Hot on the heels of Dixons came Rolfe v Veale Wasbrough in which the High Court threw out a trivial data breach claim, finding that claims where the alleged distress or damage would not exceed a de minimis threshold should not proceed.
Further good news came a month later in Johnson v Eastlight in which the High Court struck out the privacy claims a la Dixons (preventing the ATE premium from being recovered) and held that there was no basis for the claim to have been issued in the High Court’s Media and Communications List and promptly transferred it to the Small Claims Track in the County Court (which limited the claimant’s ability to claim and recover costs).
Bringing up the rear was the Supreme Court in Lloyd v Google which decided that a representative action (compared to a US-style opt out class action) and rejected the idea that damages could be claimed for loss of control of personal data without more.

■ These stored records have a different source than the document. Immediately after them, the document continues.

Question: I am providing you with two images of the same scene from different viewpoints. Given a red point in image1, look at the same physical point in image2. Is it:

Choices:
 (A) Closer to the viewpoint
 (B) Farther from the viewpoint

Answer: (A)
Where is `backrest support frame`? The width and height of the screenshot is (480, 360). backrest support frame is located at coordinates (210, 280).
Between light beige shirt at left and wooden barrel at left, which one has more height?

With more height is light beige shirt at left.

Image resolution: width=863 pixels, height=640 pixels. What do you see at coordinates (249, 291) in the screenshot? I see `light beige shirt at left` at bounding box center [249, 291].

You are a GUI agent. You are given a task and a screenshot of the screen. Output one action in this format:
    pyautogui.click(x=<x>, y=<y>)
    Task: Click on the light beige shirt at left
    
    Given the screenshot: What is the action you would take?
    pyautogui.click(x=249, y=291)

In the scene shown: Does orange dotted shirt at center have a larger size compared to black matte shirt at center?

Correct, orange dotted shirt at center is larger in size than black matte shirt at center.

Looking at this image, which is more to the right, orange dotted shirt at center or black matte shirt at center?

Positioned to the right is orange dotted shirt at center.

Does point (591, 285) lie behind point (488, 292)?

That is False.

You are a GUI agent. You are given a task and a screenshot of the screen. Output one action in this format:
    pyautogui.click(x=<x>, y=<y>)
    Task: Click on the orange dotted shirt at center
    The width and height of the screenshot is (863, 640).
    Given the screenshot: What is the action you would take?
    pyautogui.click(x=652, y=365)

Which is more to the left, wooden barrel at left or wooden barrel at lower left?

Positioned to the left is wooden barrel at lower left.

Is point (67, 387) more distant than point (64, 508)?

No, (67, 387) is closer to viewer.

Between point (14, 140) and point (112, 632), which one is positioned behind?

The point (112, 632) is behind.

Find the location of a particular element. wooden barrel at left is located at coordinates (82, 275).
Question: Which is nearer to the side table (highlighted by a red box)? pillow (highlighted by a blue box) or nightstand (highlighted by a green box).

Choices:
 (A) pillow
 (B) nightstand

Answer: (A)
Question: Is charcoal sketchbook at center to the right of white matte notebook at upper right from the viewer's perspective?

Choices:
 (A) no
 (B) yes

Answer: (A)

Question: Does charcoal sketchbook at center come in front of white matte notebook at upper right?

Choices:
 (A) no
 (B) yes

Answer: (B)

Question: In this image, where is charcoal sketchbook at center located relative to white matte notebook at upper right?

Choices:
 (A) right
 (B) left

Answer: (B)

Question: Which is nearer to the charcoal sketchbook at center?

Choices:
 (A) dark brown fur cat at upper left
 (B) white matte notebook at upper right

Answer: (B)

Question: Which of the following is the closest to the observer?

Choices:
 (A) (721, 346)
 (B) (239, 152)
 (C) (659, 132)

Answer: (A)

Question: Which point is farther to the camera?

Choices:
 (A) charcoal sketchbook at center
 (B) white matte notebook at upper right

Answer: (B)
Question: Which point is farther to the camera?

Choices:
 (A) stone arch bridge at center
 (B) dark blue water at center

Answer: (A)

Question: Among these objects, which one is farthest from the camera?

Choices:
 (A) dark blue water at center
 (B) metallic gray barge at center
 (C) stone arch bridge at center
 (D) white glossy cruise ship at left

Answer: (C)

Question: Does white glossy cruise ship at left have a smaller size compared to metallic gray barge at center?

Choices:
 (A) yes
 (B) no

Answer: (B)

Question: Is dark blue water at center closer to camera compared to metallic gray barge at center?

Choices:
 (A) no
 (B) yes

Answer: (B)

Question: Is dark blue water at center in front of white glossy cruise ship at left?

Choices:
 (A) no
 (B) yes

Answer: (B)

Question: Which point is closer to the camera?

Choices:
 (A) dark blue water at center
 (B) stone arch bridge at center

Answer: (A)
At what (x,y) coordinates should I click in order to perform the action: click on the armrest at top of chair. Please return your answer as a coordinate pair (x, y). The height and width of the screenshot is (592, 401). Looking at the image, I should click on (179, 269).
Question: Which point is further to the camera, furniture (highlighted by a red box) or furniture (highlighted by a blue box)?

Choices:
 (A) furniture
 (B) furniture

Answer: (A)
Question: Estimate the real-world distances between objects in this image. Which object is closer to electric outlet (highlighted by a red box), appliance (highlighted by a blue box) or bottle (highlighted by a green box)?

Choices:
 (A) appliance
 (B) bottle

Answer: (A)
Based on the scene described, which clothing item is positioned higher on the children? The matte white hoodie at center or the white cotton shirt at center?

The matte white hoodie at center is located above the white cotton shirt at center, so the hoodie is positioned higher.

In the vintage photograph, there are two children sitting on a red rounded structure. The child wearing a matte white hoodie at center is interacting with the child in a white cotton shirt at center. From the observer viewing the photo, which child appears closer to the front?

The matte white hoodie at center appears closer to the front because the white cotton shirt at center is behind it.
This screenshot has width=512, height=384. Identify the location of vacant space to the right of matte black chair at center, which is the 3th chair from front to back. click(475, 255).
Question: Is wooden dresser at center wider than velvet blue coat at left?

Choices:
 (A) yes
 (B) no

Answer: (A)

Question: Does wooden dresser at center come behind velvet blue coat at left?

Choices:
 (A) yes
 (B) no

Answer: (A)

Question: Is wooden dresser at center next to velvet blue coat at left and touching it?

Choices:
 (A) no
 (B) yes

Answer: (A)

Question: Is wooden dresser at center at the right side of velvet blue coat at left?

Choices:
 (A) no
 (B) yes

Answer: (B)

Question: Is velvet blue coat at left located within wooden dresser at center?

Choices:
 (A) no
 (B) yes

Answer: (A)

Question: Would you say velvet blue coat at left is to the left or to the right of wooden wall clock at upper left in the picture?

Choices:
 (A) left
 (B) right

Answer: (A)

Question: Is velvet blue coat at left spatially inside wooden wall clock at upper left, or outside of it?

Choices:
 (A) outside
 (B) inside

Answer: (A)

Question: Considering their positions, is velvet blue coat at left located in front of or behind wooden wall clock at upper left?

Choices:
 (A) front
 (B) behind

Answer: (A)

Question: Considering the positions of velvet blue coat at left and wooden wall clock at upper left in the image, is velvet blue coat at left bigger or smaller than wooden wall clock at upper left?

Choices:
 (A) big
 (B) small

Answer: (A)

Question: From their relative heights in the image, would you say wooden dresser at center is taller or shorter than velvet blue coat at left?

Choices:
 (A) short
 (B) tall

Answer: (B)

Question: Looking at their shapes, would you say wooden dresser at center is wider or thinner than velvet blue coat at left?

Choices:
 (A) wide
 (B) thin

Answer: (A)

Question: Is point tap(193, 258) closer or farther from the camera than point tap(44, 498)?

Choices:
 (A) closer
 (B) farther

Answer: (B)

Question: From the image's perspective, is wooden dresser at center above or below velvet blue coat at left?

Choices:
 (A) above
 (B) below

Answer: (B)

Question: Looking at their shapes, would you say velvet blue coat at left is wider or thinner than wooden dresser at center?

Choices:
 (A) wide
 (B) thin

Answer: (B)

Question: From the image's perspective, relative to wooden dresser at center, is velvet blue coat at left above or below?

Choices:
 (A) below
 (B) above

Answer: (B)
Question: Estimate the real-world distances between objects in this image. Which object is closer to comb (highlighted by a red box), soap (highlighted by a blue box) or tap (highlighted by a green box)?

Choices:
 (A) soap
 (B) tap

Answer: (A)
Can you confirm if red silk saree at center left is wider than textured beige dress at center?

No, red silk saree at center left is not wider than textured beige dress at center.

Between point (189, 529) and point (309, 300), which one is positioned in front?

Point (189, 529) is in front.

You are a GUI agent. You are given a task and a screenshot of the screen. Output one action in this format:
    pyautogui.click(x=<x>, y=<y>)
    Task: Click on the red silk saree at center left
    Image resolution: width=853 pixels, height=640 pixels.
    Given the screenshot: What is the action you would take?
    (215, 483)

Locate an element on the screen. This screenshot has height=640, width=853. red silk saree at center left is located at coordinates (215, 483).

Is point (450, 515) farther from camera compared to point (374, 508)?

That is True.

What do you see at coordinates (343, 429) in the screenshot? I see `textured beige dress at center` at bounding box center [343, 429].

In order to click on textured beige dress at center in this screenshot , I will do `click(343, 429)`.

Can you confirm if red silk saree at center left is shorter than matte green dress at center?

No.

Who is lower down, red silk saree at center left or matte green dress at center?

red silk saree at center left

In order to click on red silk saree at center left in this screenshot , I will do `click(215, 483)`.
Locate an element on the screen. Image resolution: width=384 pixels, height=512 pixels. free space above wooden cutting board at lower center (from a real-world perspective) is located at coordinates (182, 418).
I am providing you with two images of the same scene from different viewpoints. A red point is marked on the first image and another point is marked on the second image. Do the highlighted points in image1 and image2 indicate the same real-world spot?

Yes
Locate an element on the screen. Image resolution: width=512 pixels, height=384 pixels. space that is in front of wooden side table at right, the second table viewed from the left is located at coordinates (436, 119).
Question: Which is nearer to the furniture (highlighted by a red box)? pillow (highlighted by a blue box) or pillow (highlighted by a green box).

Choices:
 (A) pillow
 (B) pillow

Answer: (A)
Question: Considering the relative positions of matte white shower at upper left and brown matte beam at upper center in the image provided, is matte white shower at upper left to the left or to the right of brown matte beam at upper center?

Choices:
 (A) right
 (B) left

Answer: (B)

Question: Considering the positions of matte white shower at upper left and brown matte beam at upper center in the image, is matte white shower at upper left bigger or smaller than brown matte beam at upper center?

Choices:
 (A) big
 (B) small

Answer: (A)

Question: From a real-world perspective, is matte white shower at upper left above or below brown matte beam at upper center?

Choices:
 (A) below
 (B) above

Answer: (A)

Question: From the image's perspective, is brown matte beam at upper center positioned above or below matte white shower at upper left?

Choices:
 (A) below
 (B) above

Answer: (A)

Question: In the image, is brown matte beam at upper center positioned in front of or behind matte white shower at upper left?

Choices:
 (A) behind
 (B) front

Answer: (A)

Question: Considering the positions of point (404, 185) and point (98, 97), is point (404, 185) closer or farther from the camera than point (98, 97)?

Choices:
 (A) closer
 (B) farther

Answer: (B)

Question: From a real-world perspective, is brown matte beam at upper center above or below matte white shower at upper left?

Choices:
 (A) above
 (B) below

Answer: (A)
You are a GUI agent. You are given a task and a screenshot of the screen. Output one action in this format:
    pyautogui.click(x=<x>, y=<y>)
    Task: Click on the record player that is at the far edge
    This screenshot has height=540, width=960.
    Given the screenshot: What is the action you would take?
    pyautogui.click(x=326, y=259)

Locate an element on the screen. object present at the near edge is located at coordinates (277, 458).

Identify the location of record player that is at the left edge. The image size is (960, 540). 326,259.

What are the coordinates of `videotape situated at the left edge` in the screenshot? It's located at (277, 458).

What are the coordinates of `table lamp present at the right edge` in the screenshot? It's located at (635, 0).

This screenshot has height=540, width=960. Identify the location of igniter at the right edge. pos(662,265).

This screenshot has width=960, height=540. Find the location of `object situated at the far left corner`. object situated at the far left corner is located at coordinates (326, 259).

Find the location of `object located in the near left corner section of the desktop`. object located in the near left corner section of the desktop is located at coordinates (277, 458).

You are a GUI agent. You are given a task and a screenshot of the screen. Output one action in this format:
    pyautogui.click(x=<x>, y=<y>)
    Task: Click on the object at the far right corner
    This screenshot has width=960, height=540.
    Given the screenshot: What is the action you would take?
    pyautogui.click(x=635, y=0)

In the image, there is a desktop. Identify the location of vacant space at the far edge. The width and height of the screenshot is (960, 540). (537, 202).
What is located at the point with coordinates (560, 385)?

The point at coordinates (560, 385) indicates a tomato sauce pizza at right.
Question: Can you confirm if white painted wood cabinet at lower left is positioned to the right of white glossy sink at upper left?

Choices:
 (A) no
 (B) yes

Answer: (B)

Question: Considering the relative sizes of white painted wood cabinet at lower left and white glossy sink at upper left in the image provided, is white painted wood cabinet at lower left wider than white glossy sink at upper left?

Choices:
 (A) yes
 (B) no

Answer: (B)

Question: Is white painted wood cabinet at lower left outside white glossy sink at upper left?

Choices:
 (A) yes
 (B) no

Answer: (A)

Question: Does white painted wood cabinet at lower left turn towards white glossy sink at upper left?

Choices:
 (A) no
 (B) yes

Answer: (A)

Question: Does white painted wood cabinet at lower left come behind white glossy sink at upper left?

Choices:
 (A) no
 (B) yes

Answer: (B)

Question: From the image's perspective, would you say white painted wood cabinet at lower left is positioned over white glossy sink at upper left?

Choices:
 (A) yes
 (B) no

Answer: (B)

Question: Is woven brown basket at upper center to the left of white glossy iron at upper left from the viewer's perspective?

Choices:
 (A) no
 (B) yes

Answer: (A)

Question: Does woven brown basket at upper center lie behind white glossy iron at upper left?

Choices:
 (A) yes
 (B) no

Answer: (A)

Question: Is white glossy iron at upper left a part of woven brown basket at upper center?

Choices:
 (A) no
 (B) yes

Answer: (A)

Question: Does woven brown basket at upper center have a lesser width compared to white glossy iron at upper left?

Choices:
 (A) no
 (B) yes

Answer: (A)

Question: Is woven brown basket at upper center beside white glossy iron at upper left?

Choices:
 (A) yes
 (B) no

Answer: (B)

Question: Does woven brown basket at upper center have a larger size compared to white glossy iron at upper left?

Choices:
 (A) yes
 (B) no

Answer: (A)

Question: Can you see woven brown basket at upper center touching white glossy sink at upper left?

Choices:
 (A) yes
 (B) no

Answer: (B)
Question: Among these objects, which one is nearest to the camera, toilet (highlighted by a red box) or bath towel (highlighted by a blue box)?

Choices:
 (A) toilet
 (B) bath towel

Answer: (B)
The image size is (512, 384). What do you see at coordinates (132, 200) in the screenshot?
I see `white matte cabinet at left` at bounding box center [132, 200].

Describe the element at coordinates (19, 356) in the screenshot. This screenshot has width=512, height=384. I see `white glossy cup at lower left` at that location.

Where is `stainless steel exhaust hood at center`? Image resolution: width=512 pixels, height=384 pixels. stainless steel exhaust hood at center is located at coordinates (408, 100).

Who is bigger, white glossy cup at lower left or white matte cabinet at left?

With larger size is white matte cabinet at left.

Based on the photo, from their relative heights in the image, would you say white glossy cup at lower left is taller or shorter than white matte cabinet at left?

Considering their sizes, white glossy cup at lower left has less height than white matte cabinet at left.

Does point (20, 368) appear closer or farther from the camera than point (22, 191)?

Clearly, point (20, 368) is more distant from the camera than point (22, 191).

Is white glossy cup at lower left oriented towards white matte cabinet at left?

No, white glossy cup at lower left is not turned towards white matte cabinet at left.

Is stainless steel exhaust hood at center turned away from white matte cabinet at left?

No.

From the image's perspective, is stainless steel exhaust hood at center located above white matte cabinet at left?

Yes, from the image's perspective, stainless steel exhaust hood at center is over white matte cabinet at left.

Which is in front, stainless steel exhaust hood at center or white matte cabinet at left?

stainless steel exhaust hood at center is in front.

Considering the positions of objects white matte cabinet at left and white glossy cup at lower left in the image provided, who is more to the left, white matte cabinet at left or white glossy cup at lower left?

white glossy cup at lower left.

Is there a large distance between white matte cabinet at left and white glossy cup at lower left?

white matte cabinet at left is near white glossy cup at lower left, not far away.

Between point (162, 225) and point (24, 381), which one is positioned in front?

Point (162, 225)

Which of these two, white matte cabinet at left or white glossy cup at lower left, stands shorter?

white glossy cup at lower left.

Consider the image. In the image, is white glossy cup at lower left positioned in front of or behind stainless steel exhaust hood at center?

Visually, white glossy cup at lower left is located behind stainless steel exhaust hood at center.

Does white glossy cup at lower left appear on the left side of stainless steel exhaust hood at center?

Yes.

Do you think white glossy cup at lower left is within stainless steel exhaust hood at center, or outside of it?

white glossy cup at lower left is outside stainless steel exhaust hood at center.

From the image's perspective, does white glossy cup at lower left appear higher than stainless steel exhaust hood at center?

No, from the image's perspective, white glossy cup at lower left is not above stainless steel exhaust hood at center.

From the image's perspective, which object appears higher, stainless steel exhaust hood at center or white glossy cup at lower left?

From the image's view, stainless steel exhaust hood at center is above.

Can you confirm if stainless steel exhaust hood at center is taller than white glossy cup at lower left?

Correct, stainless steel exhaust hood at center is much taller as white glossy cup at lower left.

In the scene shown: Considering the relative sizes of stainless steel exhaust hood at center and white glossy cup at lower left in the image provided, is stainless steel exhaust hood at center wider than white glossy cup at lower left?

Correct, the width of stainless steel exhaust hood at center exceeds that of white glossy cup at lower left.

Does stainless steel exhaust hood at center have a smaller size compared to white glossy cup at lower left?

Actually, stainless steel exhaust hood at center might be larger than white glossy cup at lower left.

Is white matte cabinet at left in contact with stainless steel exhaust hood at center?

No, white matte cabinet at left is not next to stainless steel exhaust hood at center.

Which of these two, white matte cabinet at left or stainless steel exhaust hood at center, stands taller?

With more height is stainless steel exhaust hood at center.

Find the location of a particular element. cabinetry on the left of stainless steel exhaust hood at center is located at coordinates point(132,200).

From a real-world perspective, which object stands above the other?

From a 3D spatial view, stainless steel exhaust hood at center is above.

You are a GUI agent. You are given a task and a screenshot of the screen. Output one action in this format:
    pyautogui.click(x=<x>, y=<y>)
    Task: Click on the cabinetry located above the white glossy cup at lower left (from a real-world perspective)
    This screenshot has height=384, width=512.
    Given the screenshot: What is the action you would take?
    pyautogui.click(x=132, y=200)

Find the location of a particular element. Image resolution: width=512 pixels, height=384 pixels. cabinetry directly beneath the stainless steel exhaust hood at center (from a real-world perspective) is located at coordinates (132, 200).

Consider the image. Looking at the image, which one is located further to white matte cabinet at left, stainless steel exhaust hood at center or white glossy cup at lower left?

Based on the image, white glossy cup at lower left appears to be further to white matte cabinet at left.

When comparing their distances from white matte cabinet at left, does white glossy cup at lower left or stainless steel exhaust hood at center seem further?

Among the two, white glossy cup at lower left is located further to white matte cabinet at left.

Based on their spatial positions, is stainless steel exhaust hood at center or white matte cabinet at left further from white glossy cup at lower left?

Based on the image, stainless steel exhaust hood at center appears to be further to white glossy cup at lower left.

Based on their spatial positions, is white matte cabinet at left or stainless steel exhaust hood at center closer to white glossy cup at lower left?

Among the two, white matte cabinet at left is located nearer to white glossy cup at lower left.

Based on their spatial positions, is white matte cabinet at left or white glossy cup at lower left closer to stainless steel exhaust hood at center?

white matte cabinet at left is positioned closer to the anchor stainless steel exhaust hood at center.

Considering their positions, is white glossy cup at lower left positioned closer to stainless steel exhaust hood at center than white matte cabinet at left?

These cases have fundamentally challenged the claimant law firm model on all levels in the short term. However, they are unlikely to sound the death knell for the claimant community in the medium-to-long term. Claimants are already re-framing claims to plead positive acts in a bid to breathe new life into privacy claims, revive the recoverability of ATE premiums and keep claims in the High Court.
So, what will 2022 bring for defendants? As claimants assess which data breaches to invest in, expect claims to remain in the pre-action phase for longer, more pre-action disclosure applications will be issued by claimants and resisted by defendants and more innovative methods and approaches will be adopted by claimants, in particular in the bigger data breaches, for example where the two-phased approach mooted in Lloyd v Google is likely to be explored by litigation funders looking to use the CPR19.6 representative action procedure to establish liability on behalf of a class before embarking on phase two focused on other issues including quantum. There will also be a rise in broader GDPR (non-security breach) claims including cookie litigation.